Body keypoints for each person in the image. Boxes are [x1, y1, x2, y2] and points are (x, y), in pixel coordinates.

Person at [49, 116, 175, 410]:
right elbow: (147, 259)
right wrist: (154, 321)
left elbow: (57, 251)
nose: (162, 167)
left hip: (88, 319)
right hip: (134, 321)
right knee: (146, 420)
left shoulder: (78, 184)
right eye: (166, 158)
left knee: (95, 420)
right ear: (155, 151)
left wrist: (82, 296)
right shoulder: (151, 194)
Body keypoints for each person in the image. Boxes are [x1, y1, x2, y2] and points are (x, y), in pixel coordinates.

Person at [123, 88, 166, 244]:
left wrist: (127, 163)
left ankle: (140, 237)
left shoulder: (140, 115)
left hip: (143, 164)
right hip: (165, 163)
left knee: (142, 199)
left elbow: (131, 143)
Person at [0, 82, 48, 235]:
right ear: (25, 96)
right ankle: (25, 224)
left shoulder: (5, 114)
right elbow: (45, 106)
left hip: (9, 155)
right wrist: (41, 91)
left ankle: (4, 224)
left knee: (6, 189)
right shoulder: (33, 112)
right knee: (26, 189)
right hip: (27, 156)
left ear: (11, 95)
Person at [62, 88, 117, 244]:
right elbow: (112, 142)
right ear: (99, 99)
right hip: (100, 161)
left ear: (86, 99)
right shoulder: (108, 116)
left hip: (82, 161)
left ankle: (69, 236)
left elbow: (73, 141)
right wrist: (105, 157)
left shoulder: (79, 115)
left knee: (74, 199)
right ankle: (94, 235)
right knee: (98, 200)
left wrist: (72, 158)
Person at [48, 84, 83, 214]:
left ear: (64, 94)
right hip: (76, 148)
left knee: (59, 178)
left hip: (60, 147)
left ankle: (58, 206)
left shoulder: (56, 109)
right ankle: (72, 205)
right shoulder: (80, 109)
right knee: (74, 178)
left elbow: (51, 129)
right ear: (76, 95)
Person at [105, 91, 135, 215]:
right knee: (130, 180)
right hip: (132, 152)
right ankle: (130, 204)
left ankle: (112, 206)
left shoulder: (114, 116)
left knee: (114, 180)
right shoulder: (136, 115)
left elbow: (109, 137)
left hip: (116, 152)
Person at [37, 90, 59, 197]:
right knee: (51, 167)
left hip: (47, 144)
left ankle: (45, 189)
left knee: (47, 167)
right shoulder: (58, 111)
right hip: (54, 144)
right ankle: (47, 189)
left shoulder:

● **TASK**
Everything from the first line of the material through the line containing "left hip: (88, 319)" is to be printed exactly; lines after that are to be left out.

● **EXPECTED ANSWER**
Body keypoints for each person in the image. Boxes are [x1, y1, x2, y2] and points are (x, y), in pixel coordinates.

Person at [49, 116, 175, 410]:
right elbow: (147, 259)
right wrist: (154, 321)
left elbow: (57, 251)
nose: (162, 167)
left hip: (88, 319)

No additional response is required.